Unfortunately part of the problem here is the weakness of the traditional Unix library based programming model, which makes it quite hard to do asynchronous processing in a way that is sandboxed from other libraries and the rest of the application. This is especially so if you really need to be able to call other libraries that were in turn not necessarily written to be thread-safe and to carefully sandbox themselves, as the file chooser dialog may well need to in order to interpret various media formats.
Sidebar: how to do it right
In my opinion, the way to do this right is:
- preview generation should be asynchronous.
- the dialog should always have a space for the preview.
- when the preview is being generated, you can have a discreet, faded 'processing' animation of some sort occupying the space.
- if no preview can be generated, put a faded 'not available' icon in the space.
- once the preview is available, fade it in to the already-established space.
You want status information to be low-key because it is a low priority thing; you do not want it to distract people from the actual file list.
2010-11-15
The language dilemma for production software
Right now, I'm feeling enthused about the idea of writing some things in one of the interesting new languages and environments, such as Go or node.js. But here's where things collide with my problems with learning languages; if I'm going to write any significant amount of code in these new languages, it has to do something real. And most of the real things that I have to do are not personal projects but software that I would want to use in our environment here.
Which leads to my dilemma: how can I justify inflicting production software written in a peculiar language on my co-workers? I don't exactly want to gift them with a black-box program that's important to our systems, one that only I can possibly work on. Thus, if I'm going to use a new language for some piece of software I need to be able to make a reasonably convincing case that it provides some compelling benefit over writing the software in a language that my co-workers are already familiar with, and that I'm not just complicating my co-workers' lives because I like shiny new stuff.

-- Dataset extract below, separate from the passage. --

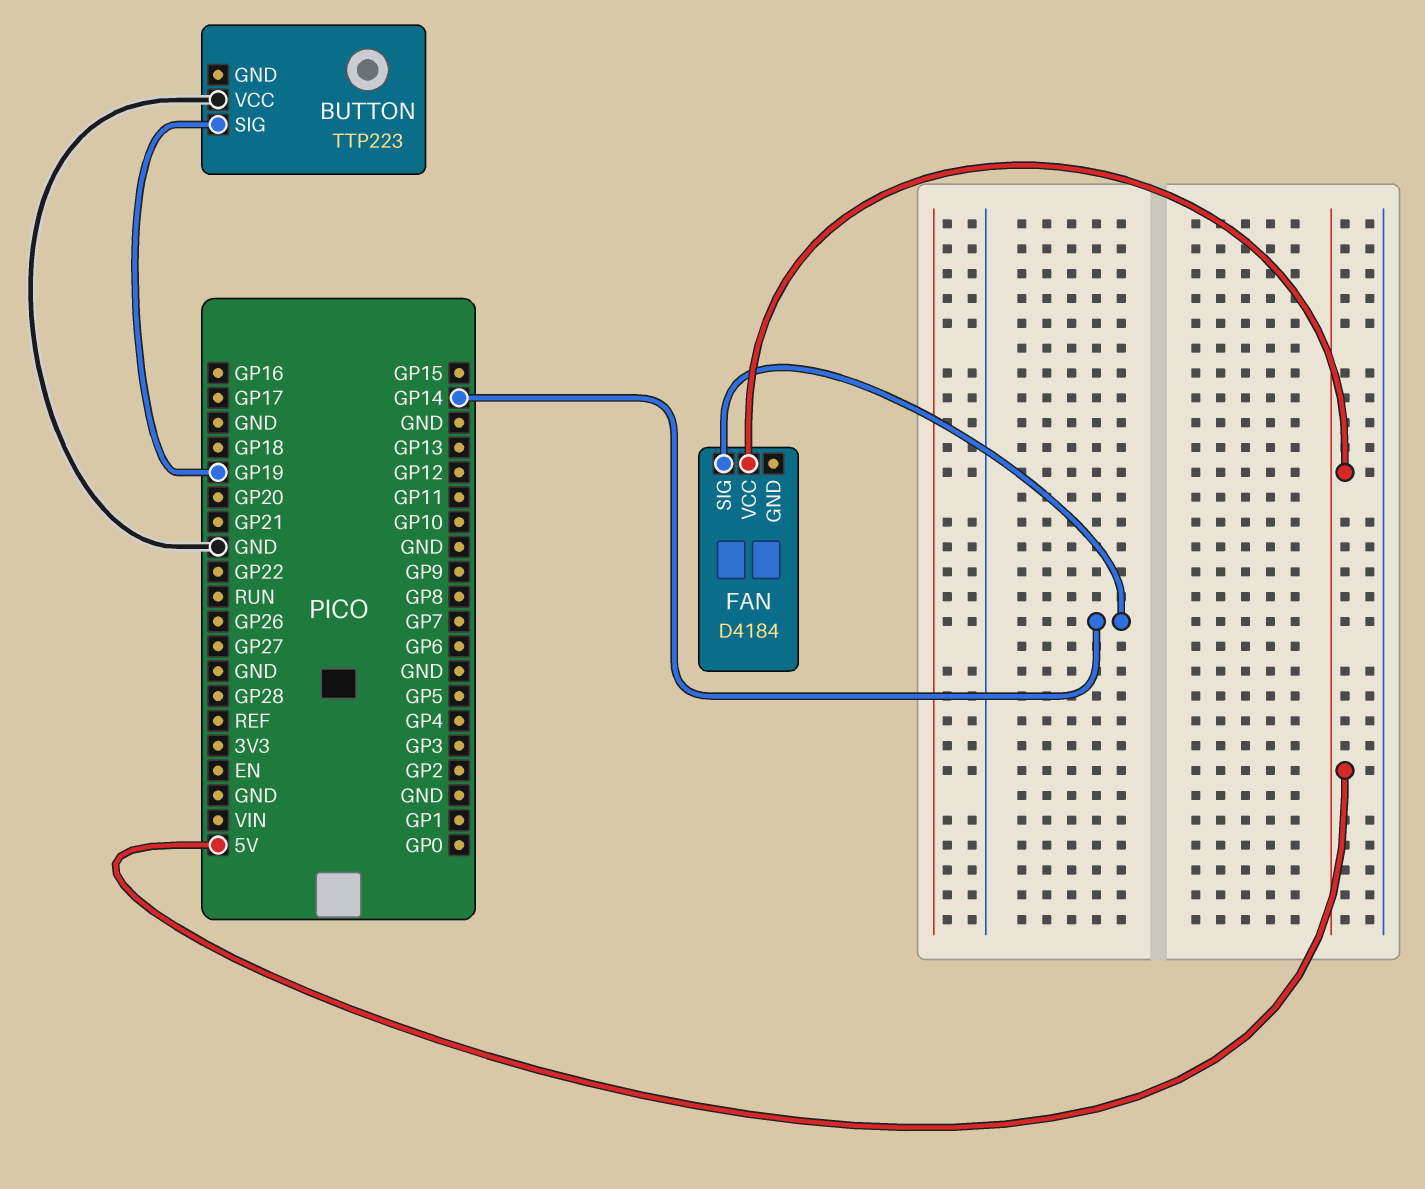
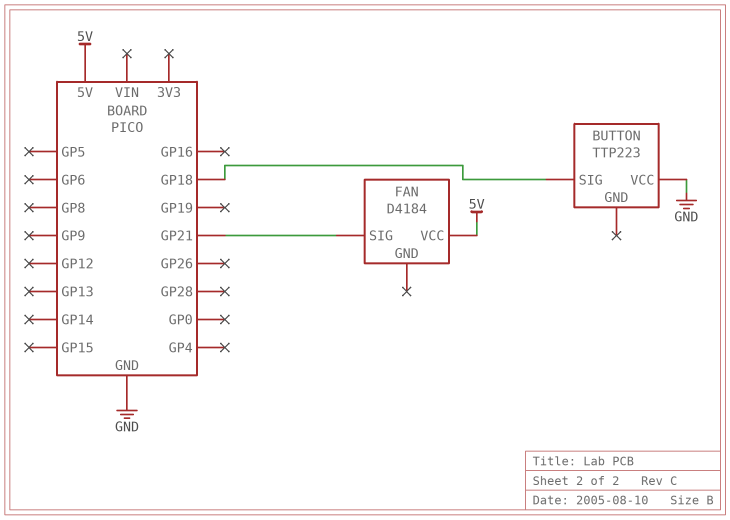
BUTTON pin SIG: GP19 -> GP18
FAN pin SIG: GP14 -> GP21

Unfortunately, so far I haven't been able to come up with very compelling justifications, not even of the 'this is by far the most productive language for me to write this in' sort. Possibly this is because I don't know these languages well enough, but this is sort of a chicken and egg problem.
(At least not for Go or node.js; there is a killer feature that I could use in some language, but I don't think that either has it.)
As a side note, this means that languages being well supported in our Linux distributions is especially important, because I can just imagine my co-workers' faces if the instructions for maintaining one of my programs start with 'first, download the language source code and compile it'. Sadly, this is an area that neither Go nor node.js seem to be doing very well on at the moment.
A corollary to this is that the best sort of real programs for me to write in a new language are things that do essentially offline processing of data, such as log scanning and summarization. If I want to crunch weeks of mail logs to analyze delivery delays or spam levels, most of the time it doesn't matter what language I write it in because it doesn't matter if it breaks. (In fact such log analysis may only be done by hand once in a while in the first place.)
Sadly (you saw this one coming) I don't currently have any such work that needs anything more than awk, or maybe Python.
(Doing log analysis on our DNS query logs was my first use of the bstring library for C, precisely because I had enough data to go through that Python or awk didn't cut it any more.)
PS: to be utterly clear: I am not saying that production software shouldn't be written in new languages, or that it should only be written in new languages when they provide a compelling benefit.